I didn't, and still don't, agree with that viewpoint and I'm glad that today all of us have the right to marry the person we love whoever that person may be.
It wasn't a particularly well-written column, looking back. The tone was snide, and for that, I apologise to Ms Adams who is, I hope, living in happy, heterosexual harmony with her husband somewhere on the North Shore.
As fate would have it, my own daughter ended up getting married before she graduated law school and I ended up getting married myself, despite thinking it was a silly outmoded institution. So there we go.
Over time, our views change and evolve. Of the nine original columnists, I am the only one still here.
Which means over the past 15 years, I have churned out around 720 columns. That's a lot of fish and chip paper.
For the first few years, I wrote week in, week out without a break over Christmas and New Year or when I was travelling overseas. I have filed from Tanzania, Italy, France, London, India, and Invercargill and I've written on the ocean and in the air.
Finding an issue generally isn't a problem as my main job as a talkback host means we cover a lot of news stories and I know the ones people are interested in.
What can be more challenging, especially over the past few years, is finding anything new to say on topics that come up time and time again.
I've given up writing about our shocking child abuse. I gave that up a couple of years ago. I'd been writing about the subject for 10 years and nothing, absolutely nothing, had changed. So it seemed self-indulgent to vent my spleen when it wasn't going to make a blind bit of difference to these babies' lives.
I've been quoted in Parliament. When then-Finance Minister Michael Cullen delivered a rather bland Budget, I asked on the radio whether anyone got excited about Budgets any more. David Cunliffe was Cullen's 2IC, and he rang in, singing the praises of his boss and lauding him as a financial savant.
I wrote a column that week in which I described Cunliffe's effusive praise as "the most egregious example of Culleningus I had ever heard". Sometimes I've been very grateful to have a forum allowing me more space to be Outraged from Grey Lynn than I would get in a letter to the editor.
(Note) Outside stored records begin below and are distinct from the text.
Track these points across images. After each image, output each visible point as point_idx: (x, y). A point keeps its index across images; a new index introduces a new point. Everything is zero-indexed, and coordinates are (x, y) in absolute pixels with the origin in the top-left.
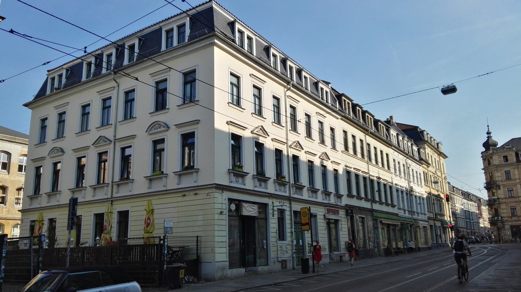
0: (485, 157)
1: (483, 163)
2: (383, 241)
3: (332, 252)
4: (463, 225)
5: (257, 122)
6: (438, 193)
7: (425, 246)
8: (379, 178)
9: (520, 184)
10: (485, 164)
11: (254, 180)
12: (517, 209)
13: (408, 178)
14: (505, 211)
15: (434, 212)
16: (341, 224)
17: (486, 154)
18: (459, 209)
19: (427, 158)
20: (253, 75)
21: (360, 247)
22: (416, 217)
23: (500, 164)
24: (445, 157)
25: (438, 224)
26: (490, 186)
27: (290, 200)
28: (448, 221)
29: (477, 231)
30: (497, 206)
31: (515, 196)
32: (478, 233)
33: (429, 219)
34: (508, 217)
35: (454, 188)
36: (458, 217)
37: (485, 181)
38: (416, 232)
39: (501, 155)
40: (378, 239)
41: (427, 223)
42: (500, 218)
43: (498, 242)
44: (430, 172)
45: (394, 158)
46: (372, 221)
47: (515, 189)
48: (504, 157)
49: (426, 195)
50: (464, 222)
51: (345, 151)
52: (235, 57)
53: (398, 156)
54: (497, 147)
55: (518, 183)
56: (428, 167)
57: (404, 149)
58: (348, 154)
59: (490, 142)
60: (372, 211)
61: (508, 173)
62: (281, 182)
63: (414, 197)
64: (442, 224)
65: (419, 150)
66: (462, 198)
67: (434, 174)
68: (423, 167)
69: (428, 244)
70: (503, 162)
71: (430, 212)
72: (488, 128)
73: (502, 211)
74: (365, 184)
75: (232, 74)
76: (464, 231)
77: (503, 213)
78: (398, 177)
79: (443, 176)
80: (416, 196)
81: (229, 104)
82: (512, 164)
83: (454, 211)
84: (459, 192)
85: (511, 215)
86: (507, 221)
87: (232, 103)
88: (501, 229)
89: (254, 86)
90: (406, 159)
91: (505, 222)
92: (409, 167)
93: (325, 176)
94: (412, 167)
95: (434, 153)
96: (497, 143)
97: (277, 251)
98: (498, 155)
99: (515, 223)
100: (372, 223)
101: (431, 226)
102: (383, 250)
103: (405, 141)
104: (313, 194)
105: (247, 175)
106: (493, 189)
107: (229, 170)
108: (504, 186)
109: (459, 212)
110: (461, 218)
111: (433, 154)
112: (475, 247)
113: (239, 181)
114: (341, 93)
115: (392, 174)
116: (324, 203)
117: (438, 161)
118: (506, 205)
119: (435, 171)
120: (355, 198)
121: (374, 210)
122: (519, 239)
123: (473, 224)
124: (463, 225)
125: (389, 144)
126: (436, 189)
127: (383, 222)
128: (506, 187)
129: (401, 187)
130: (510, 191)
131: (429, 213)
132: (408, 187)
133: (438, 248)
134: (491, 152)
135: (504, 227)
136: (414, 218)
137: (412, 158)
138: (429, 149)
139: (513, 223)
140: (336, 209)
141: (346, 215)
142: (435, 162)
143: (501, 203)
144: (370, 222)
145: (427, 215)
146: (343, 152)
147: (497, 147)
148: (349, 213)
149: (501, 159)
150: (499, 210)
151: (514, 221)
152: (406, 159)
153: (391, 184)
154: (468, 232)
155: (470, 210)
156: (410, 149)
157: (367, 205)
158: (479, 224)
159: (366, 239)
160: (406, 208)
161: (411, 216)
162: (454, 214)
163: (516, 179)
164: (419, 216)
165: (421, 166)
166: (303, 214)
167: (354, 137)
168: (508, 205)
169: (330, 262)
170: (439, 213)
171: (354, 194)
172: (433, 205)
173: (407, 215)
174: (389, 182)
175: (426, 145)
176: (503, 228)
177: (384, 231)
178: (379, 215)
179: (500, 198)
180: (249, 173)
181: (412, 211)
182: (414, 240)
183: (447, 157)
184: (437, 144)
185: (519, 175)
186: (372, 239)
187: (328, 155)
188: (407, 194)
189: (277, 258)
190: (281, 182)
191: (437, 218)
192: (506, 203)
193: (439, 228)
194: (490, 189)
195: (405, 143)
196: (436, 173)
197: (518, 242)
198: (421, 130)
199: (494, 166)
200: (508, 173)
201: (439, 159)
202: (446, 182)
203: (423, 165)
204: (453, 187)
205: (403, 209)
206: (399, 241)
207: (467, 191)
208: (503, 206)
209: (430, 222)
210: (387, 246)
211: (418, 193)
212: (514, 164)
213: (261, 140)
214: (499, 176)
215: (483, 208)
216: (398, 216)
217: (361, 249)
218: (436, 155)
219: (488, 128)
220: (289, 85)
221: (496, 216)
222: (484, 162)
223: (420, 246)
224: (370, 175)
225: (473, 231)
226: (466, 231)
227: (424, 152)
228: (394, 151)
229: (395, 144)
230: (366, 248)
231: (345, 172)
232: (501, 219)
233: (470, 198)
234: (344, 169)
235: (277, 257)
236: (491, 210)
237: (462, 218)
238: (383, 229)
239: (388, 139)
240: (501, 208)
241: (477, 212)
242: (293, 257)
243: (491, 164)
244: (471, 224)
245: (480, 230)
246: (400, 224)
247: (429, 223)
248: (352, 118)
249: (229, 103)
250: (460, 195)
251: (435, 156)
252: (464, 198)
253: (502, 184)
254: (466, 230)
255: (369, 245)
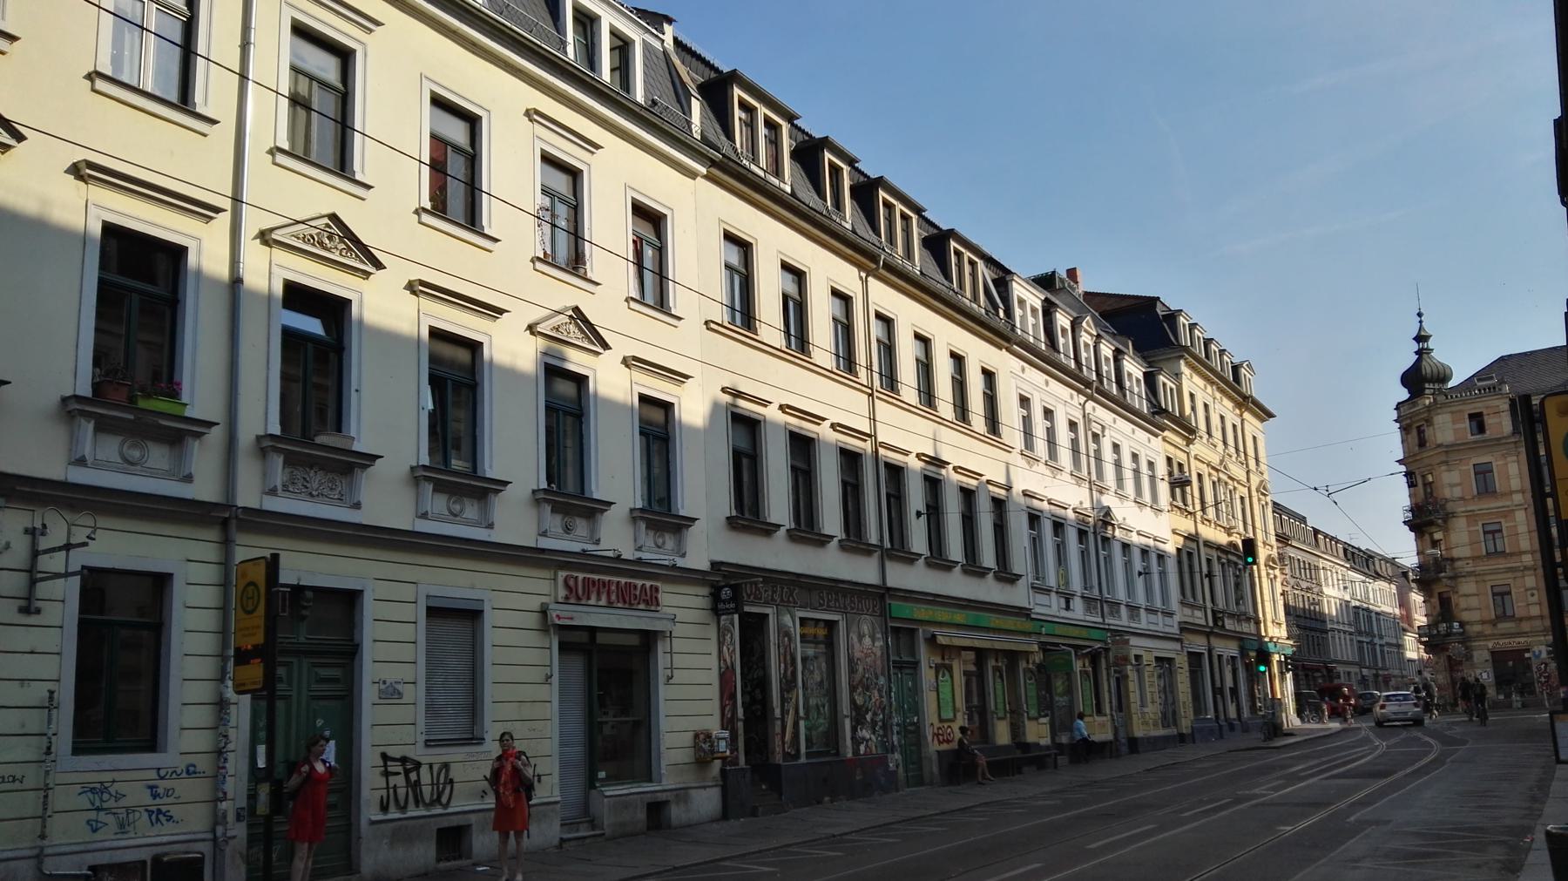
0: (1408, 421)
1: (1402, 442)
2: (941, 720)
3: (595, 788)
4: (1348, 655)
5: (561, 293)
6: (1232, 539)
7: (1161, 732)
8: (938, 462)
9: (1526, 509)
10: (1408, 444)
11: (635, 524)
12: (1513, 593)
13: (1089, 473)
14: (1474, 602)
15: (1209, 604)
16: (671, 652)
17: (1412, 411)
18: (1336, 604)
19: (1188, 411)
20: (537, 112)
21: (798, 751)
22: (1123, 620)
23: (1458, 442)
24: (1264, 414)
25: (1229, 649)
26: (1422, 520)
27: (225, 524)
28: (1267, 639)
29: (1396, 672)
30: (1447, 586)
31: (1507, 551)
32: (1400, 679)
33: (1182, 630)
34: (1483, 622)
35: (1319, 536)
36: (1329, 626)
37: (1407, 502)
38: (1121, 680)
39: (1460, 411)
40: (917, 714)
41: (1177, 646)
42: (1456, 625)
43: (1448, 708)
44: (1197, 462)
45: (1150, 459)
46: (879, 636)
47: (1507, 527)
48: (1471, 416)
49: (1176, 543)
50: (1352, 645)
51: (987, 434)
52: (645, 148)
53: (1045, 387)
54: (1451, 384)
55: (1516, 506)
56: (1189, 442)
57: (1099, 374)
58: (1001, 446)
59: (1426, 368)
60: (882, 594)
61: (1483, 472)
62: (132, 417)
63: (1117, 550)
64: (1243, 651)
65: (1150, 380)
66: (1347, 568)
67: (1213, 468)
68: (1164, 439)
69: (1175, 724)
70: (1469, 435)
71: (1192, 607)
72: (1421, 322)
73: (1463, 603)
74: (999, 523)
75: (438, 102)
76: (1349, 673)
77: (1466, 609)
78: (1149, 509)
79: (1255, 480)
80: (1126, 547)
81: (92, 81)
82: (1498, 442)
83: (1307, 607)
84: (1334, 547)
85: (1493, 617)
86: (1480, 636)
87: (638, 298)
88: (1460, 663)
89: (548, 159)
90: (1085, 402)
91: (1475, 641)
92: (1099, 432)
93: (581, 423)
94: (1113, 434)
95: (1218, 395)
96: (1448, 371)
97: (43, 818)
98: (1452, 412)
99: (1507, 641)
100: (879, 644)
101: (1195, 658)
102: (935, 757)
103: (1083, 333)
104: (663, 536)
105: (502, 488)
106: (1433, 529)
107: (534, 492)
108: (1471, 517)
109: (1334, 613)
110: (1339, 631)
111: (1214, 398)
112: (460, 869)
113: (664, 543)
114: (944, 227)
115: (1010, 452)
116: (543, 551)
117: (1234, 426)
118: (1477, 582)
119: (1222, 462)
120: (991, 575)
121: (889, 589)
122: (1518, 698)
123: (1382, 652)
124: (1348, 655)
125: (1002, 335)
126: (1220, 523)
127: (941, 640)
128: (1476, 521)
129: (1053, 507)
130: (1493, 533)
131: (1185, 609)
132: (1087, 504)
133: (1221, 737)
134: (1427, 402)
135: (1469, 657)
136: (1112, 627)
137: (1120, 405)
138: (1197, 379)
139: (1501, 642)
140: (596, 577)
141: (712, 609)
142: (1220, 429)
143: (1463, 576)
144: (867, 641)
145: (1177, 618)
146: (713, 326)
147: (1451, 384)
148: (724, 602)
149: (1462, 426)
150: (1454, 599)
151: (1504, 635)
152: (1085, 402)
153: (1003, 492)
154: (1363, 677)
155: (1371, 607)
156: (1108, 369)
157: (863, 571)
158: (1401, 651)
159: (839, 715)
160: (1076, 584)
161: (1100, 620)
162: (1318, 617)
163: (1511, 493)
164: (1139, 620)
165: (1156, 436)
166: (245, 598)
167: (923, 340)
168: (1484, 581)
169: (562, 840)
170: (1233, 608)
171: (985, 565)
172: (1206, 581)
173: (1078, 611)
174: (988, 482)
175: (1182, 362)
176: (1467, 660)
177: (952, 677)
178: (921, 612)
179: (1459, 559)
180: (697, 519)
181: (1103, 601)
182: (1108, 711)
183: (1270, 415)
184: (1236, 369)
185: (1521, 478)
186: (875, 714)
187: (365, 246)
188: (1082, 534)
189: (39, 857)
190: (131, 417)
191: (1223, 626)
192: (1479, 575)
193: (1228, 664)
194: (1424, 529)
195: (1087, 345)
196: (1226, 469)
197: (1515, 705)
198: (1170, 310)
199: (1440, 450)
200: (1483, 472)
201: (1239, 421)
202: (1267, 503)
203: (1166, 433)
204: (1316, 532)
205: (1057, 593)
206: (1029, 718)
207: (1367, 549)
208: (1467, 587)
209: (1188, 640)
210: (961, 741)
211: (1139, 533)
212: (1504, 441)
213: (577, 361)
214: (1453, 482)
215: (1417, 600)
216: (1028, 616)
217: (803, 760)
218: (1229, 404)
219: (1421, 322)
220: (1090, 389)
221: (1444, 621)
222: (1405, 436)
223: (1139, 732)
224: (878, 445)
225: (1381, 672)
226: (1356, 674)
227: (1174, 386)
228: (1150, 436)
229: (1031, 340)
230: (837, 754)
231: (724, 422)
232: (1461, 630)
233: (1371, 567)
234: (716, 406)
235: (35, 852)
236: (1429, 601)
237: (1345, 632)
238: (942, 669)
239: (998, 315)
240: (1461, 593)
241: (1397, 611)
242: (215, 839)
243: (1428, 445)
244: (1375, 649)
245: (1405, 670)
246: (1036, 648)
247: (1182, 647)
248: (918, 273)
249: (93, 75)
250: (1337, 557)
251: (1224, 407)
252: (1352, 568)
253: (1464, 509)
254: (1358, 670)
255: (852, 738)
I had already filed my column for the week when Grant Dalton held his memorable press conference, demanding more money for his America's Cup team or the members of the syndicate would walk. I was incensed.
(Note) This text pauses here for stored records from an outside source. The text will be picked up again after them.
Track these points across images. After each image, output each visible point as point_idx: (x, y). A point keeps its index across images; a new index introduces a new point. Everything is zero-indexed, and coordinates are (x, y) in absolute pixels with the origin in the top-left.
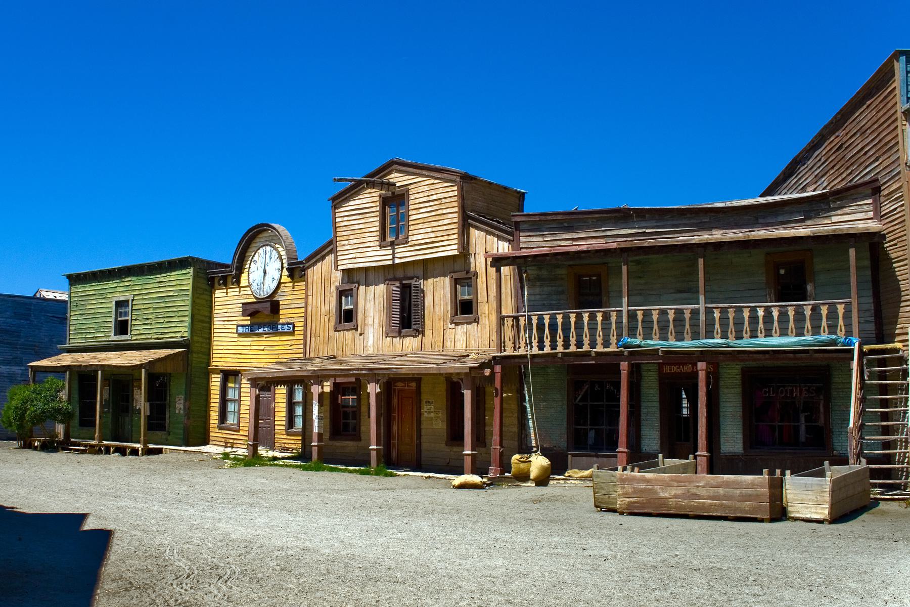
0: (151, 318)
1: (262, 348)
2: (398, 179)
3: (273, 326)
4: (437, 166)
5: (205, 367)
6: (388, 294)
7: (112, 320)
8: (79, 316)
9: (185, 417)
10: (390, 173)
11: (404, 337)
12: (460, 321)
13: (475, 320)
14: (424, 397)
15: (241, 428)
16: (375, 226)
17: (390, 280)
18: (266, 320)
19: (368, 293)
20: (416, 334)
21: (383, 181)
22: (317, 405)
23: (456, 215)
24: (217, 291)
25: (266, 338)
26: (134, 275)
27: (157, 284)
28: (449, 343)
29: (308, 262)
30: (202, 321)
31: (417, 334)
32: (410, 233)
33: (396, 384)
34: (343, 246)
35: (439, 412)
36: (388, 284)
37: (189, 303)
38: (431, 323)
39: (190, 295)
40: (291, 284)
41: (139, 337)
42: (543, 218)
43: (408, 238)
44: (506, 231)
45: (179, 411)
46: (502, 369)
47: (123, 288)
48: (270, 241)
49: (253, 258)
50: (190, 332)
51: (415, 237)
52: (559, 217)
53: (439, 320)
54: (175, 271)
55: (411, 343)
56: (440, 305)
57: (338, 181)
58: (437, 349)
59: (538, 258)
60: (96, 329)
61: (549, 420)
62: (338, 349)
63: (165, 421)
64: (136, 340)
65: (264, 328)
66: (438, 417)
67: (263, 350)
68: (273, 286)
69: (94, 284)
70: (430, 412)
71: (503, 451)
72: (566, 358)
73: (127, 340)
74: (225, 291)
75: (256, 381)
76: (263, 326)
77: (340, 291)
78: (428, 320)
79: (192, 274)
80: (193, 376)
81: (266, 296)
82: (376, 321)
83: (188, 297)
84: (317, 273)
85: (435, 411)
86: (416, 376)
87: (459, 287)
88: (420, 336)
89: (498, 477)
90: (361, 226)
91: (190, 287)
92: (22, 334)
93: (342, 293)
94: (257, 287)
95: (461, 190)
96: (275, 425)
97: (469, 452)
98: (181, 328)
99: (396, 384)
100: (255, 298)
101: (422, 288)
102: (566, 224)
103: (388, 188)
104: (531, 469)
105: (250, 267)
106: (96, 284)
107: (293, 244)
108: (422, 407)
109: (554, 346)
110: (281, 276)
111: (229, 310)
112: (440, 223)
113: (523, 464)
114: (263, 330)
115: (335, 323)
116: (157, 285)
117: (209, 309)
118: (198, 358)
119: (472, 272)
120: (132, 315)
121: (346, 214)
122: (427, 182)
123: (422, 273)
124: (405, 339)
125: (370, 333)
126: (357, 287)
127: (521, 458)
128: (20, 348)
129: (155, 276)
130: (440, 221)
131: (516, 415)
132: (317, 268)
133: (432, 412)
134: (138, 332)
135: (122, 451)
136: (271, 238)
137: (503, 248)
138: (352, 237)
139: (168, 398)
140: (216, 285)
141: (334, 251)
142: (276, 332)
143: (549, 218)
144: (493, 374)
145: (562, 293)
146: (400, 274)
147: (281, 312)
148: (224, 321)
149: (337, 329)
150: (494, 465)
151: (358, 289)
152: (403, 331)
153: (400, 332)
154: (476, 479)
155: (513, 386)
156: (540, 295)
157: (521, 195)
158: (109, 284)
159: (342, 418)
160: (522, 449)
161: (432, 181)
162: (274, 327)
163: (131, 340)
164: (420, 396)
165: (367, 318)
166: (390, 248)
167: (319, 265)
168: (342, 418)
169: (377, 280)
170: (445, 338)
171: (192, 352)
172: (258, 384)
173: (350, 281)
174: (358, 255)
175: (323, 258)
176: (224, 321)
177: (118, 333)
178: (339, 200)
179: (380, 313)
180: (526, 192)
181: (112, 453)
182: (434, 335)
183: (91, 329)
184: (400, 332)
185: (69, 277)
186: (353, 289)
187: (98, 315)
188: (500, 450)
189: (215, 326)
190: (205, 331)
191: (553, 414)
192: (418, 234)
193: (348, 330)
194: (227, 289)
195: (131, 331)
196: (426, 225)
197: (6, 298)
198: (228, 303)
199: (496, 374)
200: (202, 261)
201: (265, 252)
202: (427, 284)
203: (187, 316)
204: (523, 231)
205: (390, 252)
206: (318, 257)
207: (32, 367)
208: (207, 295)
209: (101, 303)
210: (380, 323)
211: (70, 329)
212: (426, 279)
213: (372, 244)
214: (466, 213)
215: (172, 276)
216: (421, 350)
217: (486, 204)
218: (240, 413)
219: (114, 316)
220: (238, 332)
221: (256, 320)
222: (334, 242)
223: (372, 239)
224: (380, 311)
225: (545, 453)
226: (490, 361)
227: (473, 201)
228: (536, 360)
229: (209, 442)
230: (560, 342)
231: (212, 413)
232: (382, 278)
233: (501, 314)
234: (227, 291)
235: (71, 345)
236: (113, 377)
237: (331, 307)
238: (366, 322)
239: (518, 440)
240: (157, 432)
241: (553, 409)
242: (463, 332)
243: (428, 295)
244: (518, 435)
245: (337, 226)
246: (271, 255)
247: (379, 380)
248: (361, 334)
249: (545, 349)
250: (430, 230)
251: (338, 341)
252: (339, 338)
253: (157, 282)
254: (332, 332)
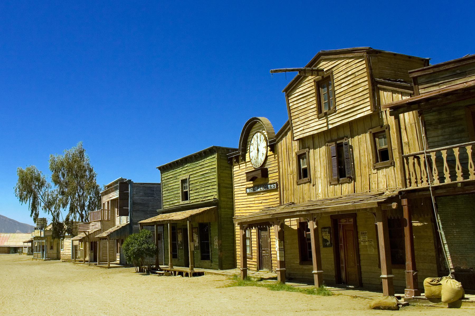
0: (198, 189)
1: (260, 202)
2: (325, 65)
3: (265, 186)
4: (349, 49)
5: (230, 218)
6: (329, 152)
7: (180, 192)
8: (166, 191)
9: (219, 250)
10: (319, 63)
11: (342, 184)
12: (380, 167)
13: (391, 164)
14: (360, 229)
15: (253, 257)
16: (314, 104)
17: (329, 142)
18: (262, 183)
19: (316, 154)
20: (349, 180)
21: (312, 69)
22: (278, 240)
23: (367, 83)
24: (234, 167)
25: (262, 194)
26: (189, 163)
27: (200, 166)
28: (374, 185)
29: (278, 138)
30: (226, 188)
31: (350, 181)
32: (337, 104)
33: (340, 221)
34: (296, 122)
35: (371, 241)
36: (327, 146)
37: (216, 176)
38: (360, 171)
39: (217, 171)
40: (273, 156)
41: (193, 201)
42: (436, 70)
43: (335, 108)
44: (407, 87)
45: (216, 247)
46: (409, 202)
47: (184, 171)
48: (260, 129)
49: (251, 142)
50: (218, 195)
51: (340, 107)
52: (451, 66)
53: (365, 168)
54: (208, 157)
55: (347, 188)
56: (365, 156)
57: (274, 72)
58: (365, 191)
59: (430, 101)
60: (174, 198)
61: (463, 245)
62: (301, 198)
63: (209, 253)
64: (192, 203)
65: (261, 188)
66: (371, 245)
67: (261, 203)
68: (263, 159)
69: (171, 171)
70: (365, 241)
71: (416, 274)
72: (466, 187)
73: (188, 204)
74: (238, 166)
75: (242, 225)
76: (260, 187)
77: (298, 155)
78: (357, 168)
79: (216, 157)
80: (222, 223)
81: (259, 166)
82: (322, 174)
83: (216, 172)
84: (284, 145)
85: (368, 241)
86: (340, 213)
87: (377, 139)
88: (353, 182)
89: (413, 298)
90: (305, 106)
91: (216, 166)
92: (150, 205)
93: (300, 157)
94: (254, 161)
95: (368, 63)
96: (271, 254)
97: (386, 276)
98: (213, 193)
99: (340, 221)
100: (255, 168)
101: (350, 144)
102: (458, 71)
103: (318, 74)
104: (442, 292)
105: (250, 149)
106: (172, 171)
107: (272, 128)
108: (359, 237)
109: (453, 176)
110: (267, 151)
111: (242, 179)
112: (357, 91)
113: (435, 286)
114: (260, 190)
115: (297, 179)
116: (200, 167)
117: (230, 179)
118: (225, 211)
119: (385, 125)
120: (189, 188)
121: (295, 99)
122: (344, 63)
123: (349, 133)
124: (343, 185)
125: (319, 184)
126: (308, 151)
127: (432, 281)
128: (149, 213)
129: (199, 162)
130: (357, 90)
131: (432, 241)
132: (283, 141)
133: (366, 241)
134: (194, 198)
135: (181, 273)
136: (260, 127)
137: (399, 98)
138: (300, 115)
139: (210, 239)
140: (234, 163)
141: (291, 129)
142: (267, 190)
143: (441, 68)
144: (400, 207)
145: (463, 131)
146: (335, 137)
147: (269, 176)
148: (239, 186)
149: (299, 183)
150: (409, 287)
151: (309, 152)
152: (341, 179)
153: (338, 181)
154: (392, 300)
155: (426, 216)
156: (442, 135)
157: (425, 62)
158: (178, 170)
159: (308, 249)
160: (440, 271)
161: (347, 61)
162: (266, 186)
163: (190, 203)
164: (357, 229)
165: (317, 172)
166: (324, 118)
167: (284, 139)
168: (308, 249)
169: (320, 144)
170: (370, 181)
171: (220, 208)
172: (244, 227)
173: (304, 147)
174: (306, 127)
175: (286, 134)
176: (239, 186)
177: (184, 199)
178: (290, 90)
179: (325, 168)
180: (430, 59)
181: (177, 275)
182: (362, 181)
183: (172, 198)
184: (338, 181)
185: (160, 168)
186: (306, 152)
187: (174, 189)
188: (413, 273)
189: (235, 190)
190: (229, 193)
191: (466, 239)
192: (342, 105)
193: (305, 183)
194: (239, 165)
195: (190, 197)
196: (346, 96)
197: (139, 185)
198: (240, 174)
199: (404, 207)
200: (223, 149)
201: (257, 137)
202: (354, 140)
203: (216, 185)
204: (421, 84)
205: (325, 121)
206: (283, 133)
207: (140, 223)
208: (228, 170)
209: (175, 182)
210: (325, 176)
211: (163, 200)
212: (352, 137)
213: (313, 117)
214: (375, 80)
215: (207, 161)
216: (354, 192)
217: (393, 72)
218: (252, 247)
219: (181, 190)
220: (247, 192)
221: (256, 183)
222: (290, 121)
223: (313, 113)
224: (324, 166)
225: (457, 277)
226: (397, 196)
227: (381, 70)
228: (439, 192)
229: (236, 266)
230: (459, 173)
231: (237, 247)
232: (323, 142)
233: (403, 154)
234: (239, 166)
235: (164, 209)
236: (183, 227)
237: (293, 168)
238: (316, 176)
239: (437, 263)
240: (206, 261)
241: (466, 234)
242: (383, 175)
243: (355, 149)
244: (436, 259)
245: (291, 109)
246: (260, 138)
247: (315, 219)
248: (313, 185)
249: (446, 181)
250: (350, 99)
251: (300, 191)
252: (300, 189)
253: (200, 165)
254: (295, 186)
These multi-property-owning, multimillionaires were demanding more money from taxpayers and as someone who'd worked as a contract worker, I'd had enough. I wrote a furious missive in about 10 minutes flat and my then editor, Miriyana Alexander, produced the memorable headline, "Go Fund Yourselves!"
I've seen four editors come and go on to bigger and better things and still I'm here. Fifteen years is quite the tenure in this modern age, although I've got a ways to go before I beat Harry Mead of the Northern Echo in Britain who wrote a weekly column for that paper for 50 years.
Thank you to those of you who've told me you enjoy my column. And my apologies to those I've angered or hurt by going off half-cocked or trying to be a bit too clever or because I've been intemperate in my language.
It's a privilege to have a space where I can express my opinion and I can assure you I have never, and will never, take that privilege lightly.